Below is the code, got it from here:

import tensorflow as tf
from tensorflow import keras

def get_model():
    model = keras.Sequential()
    model.add(keras.layers.Dense(1, input_dim=784))
    model.compile(
        optimizer=keras.optimizers.RMSprop(learning_rate=0.1),
        loss="mean_squared_error",
        metrics=["mean_absolute_error"],
    )
    return model

# Load example MNIST data and pre-process it
(x_train, y_train), (x_test, y_test) = tf.keras.datasets.mnist.load_data()
x_train = x_train.reshape(-1, 784).astype("float32") / 255.0
x_test = x_test.reshape(-1, 784).astype("float32") / 255.0

# Limit the data to 1000 samples
x_train = x_train[:1000]
y_train = y_train[:1000]
x_test = x_test[:1000]
y_test = y_test[:1000]


nSteps = int(tf.math.ceil(len(x_train)/128))
filepath = "saved-model_{epoch:02d}_{val_mean_absolute_error:.2f}.h5"

callbacks = [
    tf.keras.callbacks.ModelCheckpoint(filepath=filepath, monitor='val_mean_absolute_error', verbose=1, 
            save_best_only=False, mode='min', save_freq=2*nSteps)
]

model = get_model()
history = model.fit(
    x_train,
    y_train,
    validation_data=(x_test,y_test),
    batch_size=128,
    epochs=4,
    verbose=1,
    callbacks=callbacks,
)

I’m not sure if it’s a bug, but something is not right!

Thank you.

==================
Edited:

After a bit of debugging, I found this code in callback.py

  def _implements_train_batch_hooks(self):
    # Only call batch hooks when saving on batch
    return self.save_freq != 'epoch'

  def _implements_train_batch_hooks(self):
    """Determines if this Callback should be called for each train batch."""
    return (not generic_utils.is_default(self.on_batch_begin) or
            not generic_utils.is_default(self.on_batch_end) or
            not generic_utils.is_default(self.on_train_batch_begin) or
            not generic_utils.is_default(self.on_train_batch_end))

  def _implements_test_batch_hooks(self):
    """Determines if this Callback should be called for each test batch."""
    return (not generic_utils.is_default(self.on_test_batch_begin) or
            not generic_utils.is_default(self.on_test_batch_end))

Accordingly, if I set save_freq='epoch', self.on_train_batch_end() is skipped and self.on_test_batch_end can format the filename correctly.
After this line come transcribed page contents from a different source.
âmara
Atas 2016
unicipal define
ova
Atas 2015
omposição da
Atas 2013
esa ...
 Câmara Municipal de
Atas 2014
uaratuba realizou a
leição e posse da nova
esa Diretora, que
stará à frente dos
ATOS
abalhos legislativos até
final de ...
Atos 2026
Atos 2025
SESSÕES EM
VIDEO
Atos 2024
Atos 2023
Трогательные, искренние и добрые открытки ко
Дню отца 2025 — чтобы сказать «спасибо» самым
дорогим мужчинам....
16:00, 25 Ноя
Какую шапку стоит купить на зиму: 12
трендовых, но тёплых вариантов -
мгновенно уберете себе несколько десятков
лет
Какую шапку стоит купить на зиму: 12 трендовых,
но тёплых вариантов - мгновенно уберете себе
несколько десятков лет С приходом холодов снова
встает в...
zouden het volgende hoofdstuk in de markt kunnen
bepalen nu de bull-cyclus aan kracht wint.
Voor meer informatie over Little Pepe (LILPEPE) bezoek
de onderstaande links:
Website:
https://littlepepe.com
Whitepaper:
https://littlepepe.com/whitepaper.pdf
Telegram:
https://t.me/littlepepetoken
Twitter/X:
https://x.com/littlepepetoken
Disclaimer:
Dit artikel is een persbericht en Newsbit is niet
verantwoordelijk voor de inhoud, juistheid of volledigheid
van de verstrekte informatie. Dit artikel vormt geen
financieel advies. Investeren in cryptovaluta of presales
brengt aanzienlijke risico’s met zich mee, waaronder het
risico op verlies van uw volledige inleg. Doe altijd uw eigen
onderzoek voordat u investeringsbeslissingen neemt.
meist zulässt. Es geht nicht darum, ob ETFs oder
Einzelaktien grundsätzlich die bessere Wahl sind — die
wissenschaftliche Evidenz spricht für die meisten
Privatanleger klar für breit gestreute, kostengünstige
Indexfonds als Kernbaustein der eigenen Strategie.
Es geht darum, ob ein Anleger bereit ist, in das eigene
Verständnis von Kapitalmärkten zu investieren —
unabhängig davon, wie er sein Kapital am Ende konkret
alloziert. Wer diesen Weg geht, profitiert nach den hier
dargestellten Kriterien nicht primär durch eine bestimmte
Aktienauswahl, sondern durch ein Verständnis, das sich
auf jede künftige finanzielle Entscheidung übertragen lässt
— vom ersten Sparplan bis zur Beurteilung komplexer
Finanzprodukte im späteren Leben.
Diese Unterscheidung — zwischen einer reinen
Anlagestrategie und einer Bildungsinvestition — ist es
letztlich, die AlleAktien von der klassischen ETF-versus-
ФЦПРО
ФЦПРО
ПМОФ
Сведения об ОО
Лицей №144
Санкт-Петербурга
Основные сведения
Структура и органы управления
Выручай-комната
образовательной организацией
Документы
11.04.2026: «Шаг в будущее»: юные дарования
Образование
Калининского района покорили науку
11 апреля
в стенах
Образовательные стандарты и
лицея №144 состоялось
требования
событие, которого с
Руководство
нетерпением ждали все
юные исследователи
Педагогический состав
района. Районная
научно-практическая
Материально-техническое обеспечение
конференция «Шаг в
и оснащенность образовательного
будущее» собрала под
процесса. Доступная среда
So I think this is a bug and the code should consider somehow if the save_freq == n_epoch or provides another parameter to say if it is epoch or step.

Hi @msat59

Welcome to the TensorFlow Forum!

In ModelCheckpoint callback, save_freq takes value as'epoch' or integer. When using 'epoch', the callback saves the model after each epoch. When using integer, the callback saves the model at end of this many batches.

But if filepath is weights.{epoch:02d}-{val_loss:.2f}.hdf5 , then the model checkpoints will be saved with the epoch number and the validation loss in the filename. For that you may need to define the save_freq = 'epoch' (which is default if not defined). If you use save_freq = 2 * nSteps, this will save model at end of this many batches. This will not be compatible to the weight filepath format you have defined for every epoch.

Please refer to this gist for your reference. Thank you.